Data from a source
===============

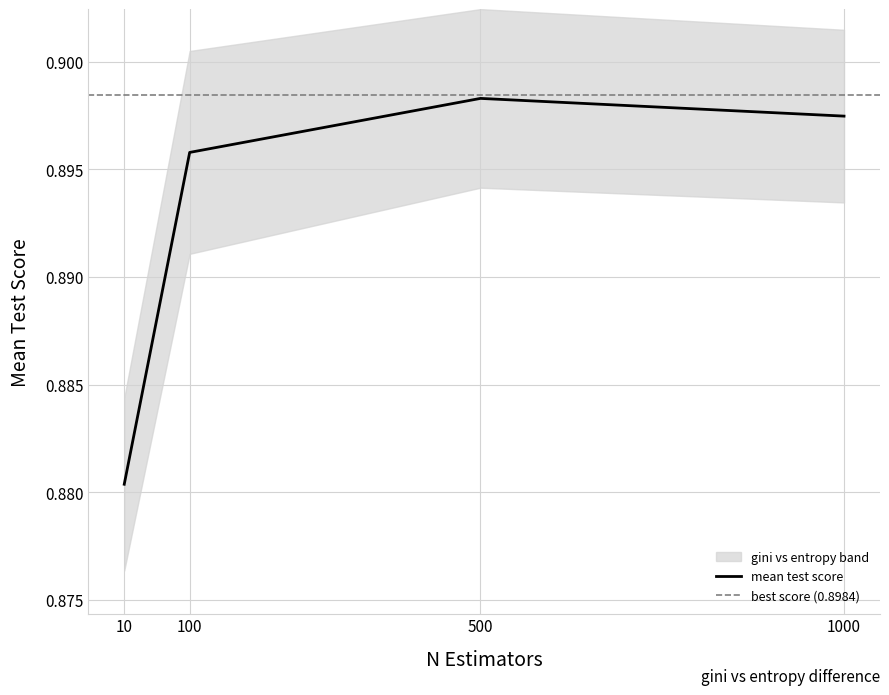

Rank the categories by mean test score value from lowest to highest.

10, 100, 1000, 500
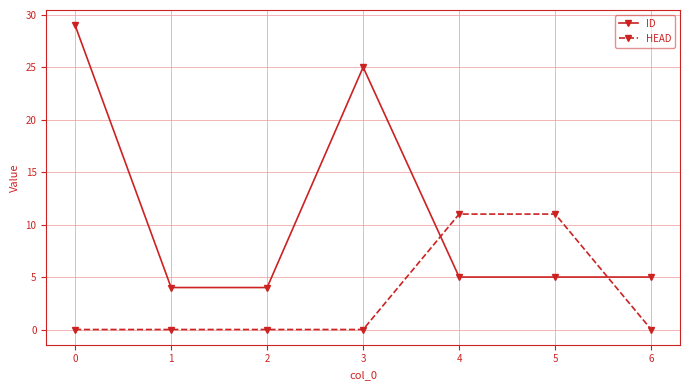

What is the total value across all series at 2?

4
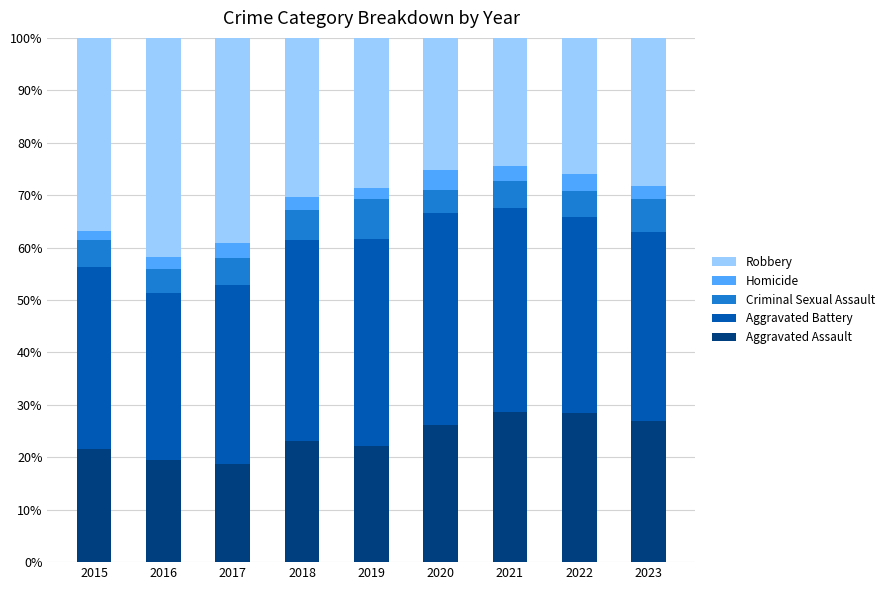

What is the total value across all series at 2020?

100.0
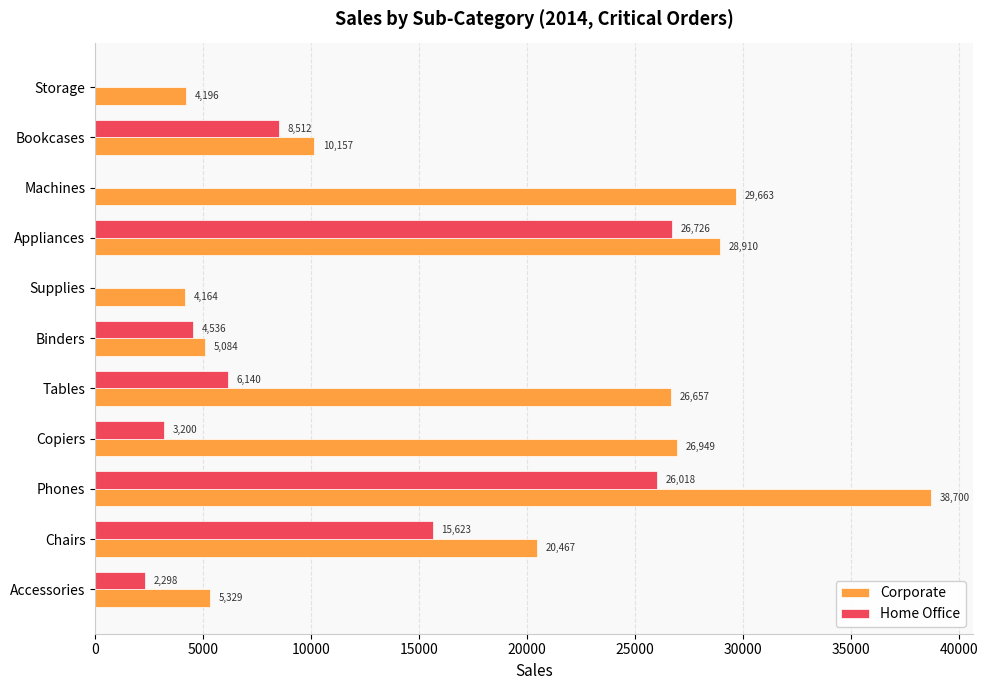

Where is Home Office nearest to the value 13363?

Chairs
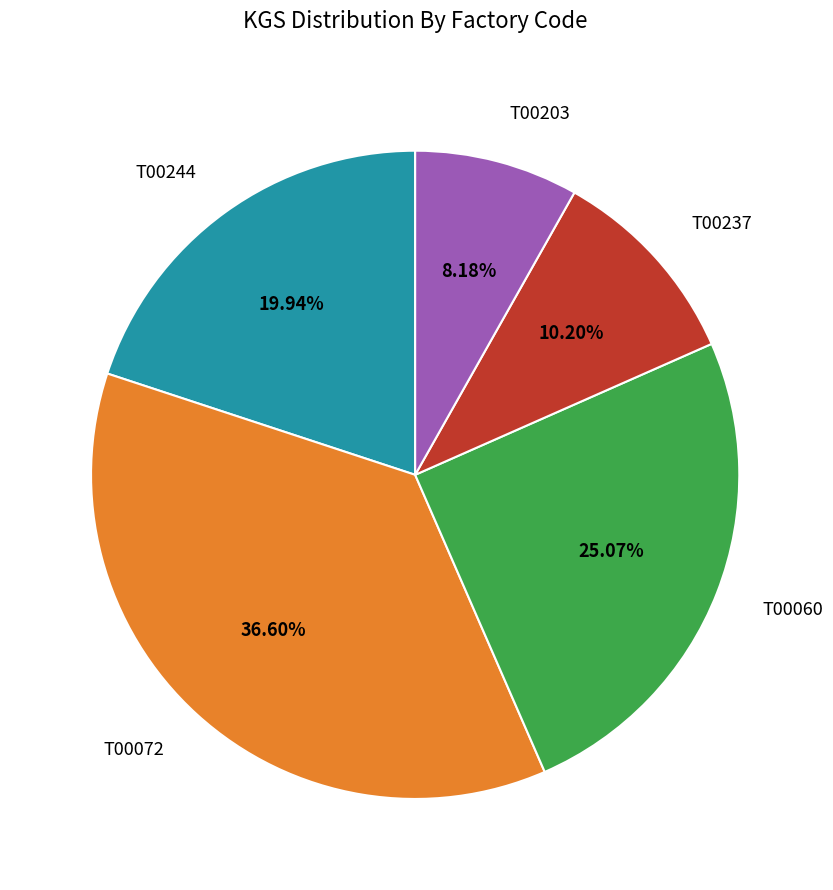

Is T00244 the majority of the pie?

No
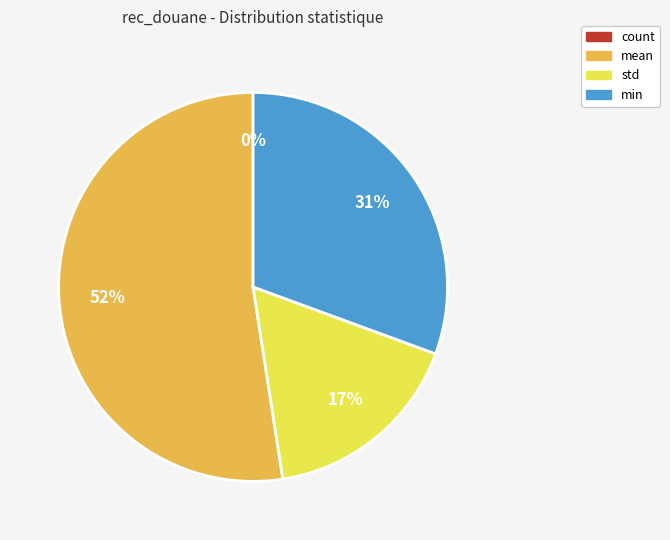

The mean slice represents 66% of the pie. True or false?

False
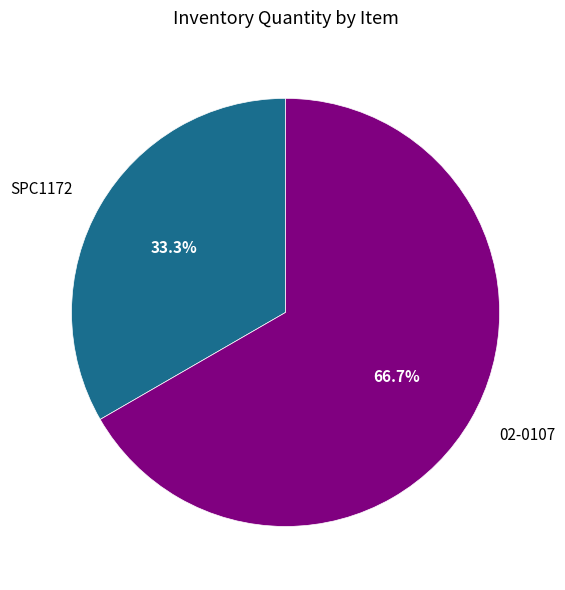

The 02-0107 slice represents 67% of the pie. True or false?

True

===============

WHAT THE TASK ASKS: Copy every line of the data above word for word, and leave out the pictures.

ANSWER TO THIS TASK:
Rank the categories by mean test score value from lowest to highest.

10, 100, 1000, 500

What is the total value across all series at 2?

4

What is the total value across all series at 2020?

100.0

Where is Home Office nearest to the value 13363?

Chairs

Is T00244 the majority of the pie?

No

The mean slice represents 66% of the pie. True or false?

False

The 02-0107 slice represents 67% of the pie. True or false?

True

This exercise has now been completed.